Ich habe mein Portemonnaie verloren – und den Glauben an die Ehrlichkeit gewonnen
Menschen sind viel selbstloser, als wir denken. Ehrlichkeit und Hilfsbereitschaft sind ein Zeichen einer gesunden Zivilisation, in der Vertrauen herrscht. Jeder kann dazu beitragen.
Als ich diesen Sommer aus den Ferien zurückreiste, verlor ich mein Portemonnaie in einem Bus in Südfrankreich. Damit begann ein Ritual, das mich viel Zeit und Geld kostete: Sperrung der Karten, Erneuerung derselben und schliesslich, ohne grosse Hoffnung, der Versuch, den Verlust zu melden.
Dabei begegnete ich der französischen Verwaltungsmaschinerie in ihrer ganzen Komplexität. Es gibt mehrere Websites, und es ist unklar, wo man einen Verlust in einem Regionalbus melden muss.

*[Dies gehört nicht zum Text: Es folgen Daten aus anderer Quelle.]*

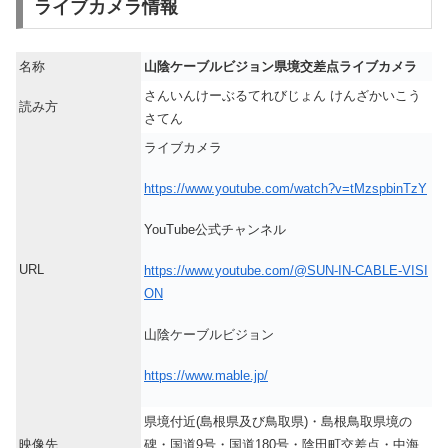
ライブカメラ情報
名称
山陰ケーブルビジョン県境交差点ライブカメラ
さんいんけーぶるてれびじょん けんざかいこう
読み方
さてん
ライブカメラ
https://www.youtube.com/watch?v=tMzspbinTzY
YouTube公式チャンネル
URL
https://www.youtube.com/@SUN-IN-CABLE-VISI
ON
山陰ケーブルビジョン
https://www.mable.jp/
県境付近(島根県及び鳥取県)・島根鳥取県境の
映像先
碑・国道9号・国道180号・陰田町交差点・中海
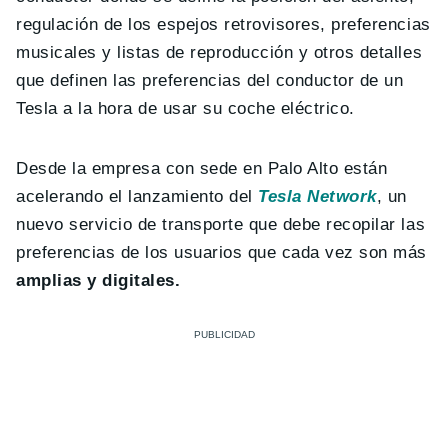
regulación de los espejos retrovisores, preferencias
musicales y listas de reproducción y otros detalles
que definen las preferencias del conductor de un
Tesla a la hora de usar su coche eléctrico.
Desde la empresa con sede en Palo Alto están
acelerando el lanzamiento del
Tesla Network
, un
nuevo servicio de transporte que debe recopilar las
preferencias de los usuarios que cada vez son más
amplias y digitales.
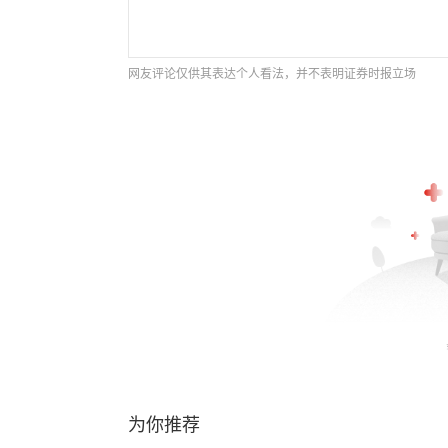
网友评论仅供其表达个人看法，并不表明证券时报立场
为你推荐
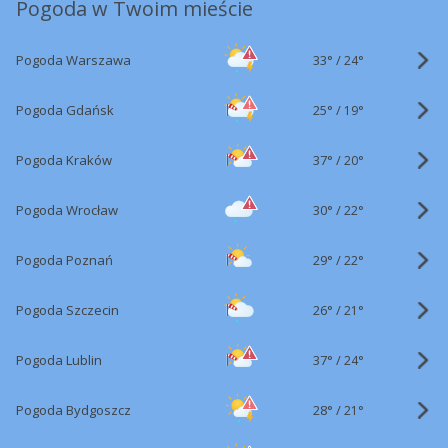
Pogoda w Twoim mieście
33°
/
Pogoda Warszawa
24°
25°
/
Pogoda Gdańsk
19°
37°
/
Pogoda Kraków
20°
30°
/
Pogoda Wrocław
22°
29°
/
Pogoda Poznań
22°
26°
/
Pogoda Szczecin
21°
37°
/
Pogoda Lublin
24°
28°
/
Pogoda Bydgoszcz
21°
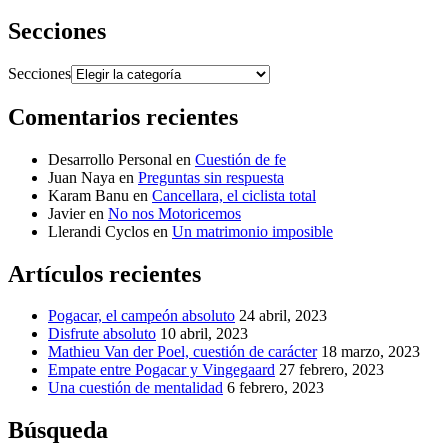
Secciones
Secciones
Comentarios recientes
Desarrollo Personal
en
Cuestión de fe
Juan Naya
en
Preguntas sin respuesta
Karam Banu
en
Cancellara, el ciclista total
Javier
en
No nos Motoricemos
Llerandi Cyclos
en
Un matrimonio imposible
Artículos recientes
Pogacar, el campeón absoluto
24 abril, 2023
Disfrute absoluto
10 abril, 2023
Mathieu Van der Poel, cuestión de carácter
18 marzo, 2023
Empate entre Pogacar y Vingegaard
27 febrero, 2023
Una cuestión de mentalidad
6 febrero, 2023
Búsqueda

Aber selbst mit dem (wie ich glaubte) richtigen Formular war ich in meiner vorurteilsbehafteten Gewissheit überzeugt, dass diese Meldung niemals zu etwas führen würde. Bestenfalls würde ich es ohne Bargeld, Schweizer Bank- und Identitätskarten zurückerhalten. Innerlich hatte ich mich bereits mit dem Verlust abgefunden.
Dann die Überraschung. Wochen später erhielt ich eine E-Mail, in der mir mitgeteilt wurde, dass mein Portemonnaie gefunden worden sei und ich angeben sollte, an welche Adresse es geschickt werden solle. Immer noch von Vorurteilen geblendet, glaubte ich zuerst an einen Betrug. Aber nach einer Überprüfung stellte sich heraus, dass die Person, die mir geschrieben hatte, tatsächlich existierte. Die Person scheint ein vorbildlicher Bürger zu sein, der seinem Mitmenschen helfen möchte und sich sogar bereit erklärt, die Postsendung auf eigene Kosten zu verschicken. Als ich dennoch die Versandkosten überwies, hatte ich immer noch Zweifel. Aber schliesslich traf das Portemonnaie ein. Der Inhalt war unberührt. So viel Altruismus verwirrte mich.
Freie Bürger sind ehrlicher
Diese Frage beschäftigte auch den Verhaltensökonomen Alain Cohn und seine Kollegen. In einer 2019 veröffentlichten Studie testeten die Forscher die «bürgerliche Ehrlichkeit» der Menschen in 350 Städten in 40 Ländern. Sie wollten herausfinden, wie viele der über 17 000 Portemonnaies, die sie an Rezeptionen von Hotels, Banken, Polizeistationen und so weiter abgegeben hatten, zurückgegeben würden und mit welchem Inhalt. Jedes verlorene Portemonnaie enthielt eine Visitenkarte und einen variierenden Geldbetrag. Damit wollten sie testen, inwieweit finanzielle Anreize die Rückgabequote beeinflussen.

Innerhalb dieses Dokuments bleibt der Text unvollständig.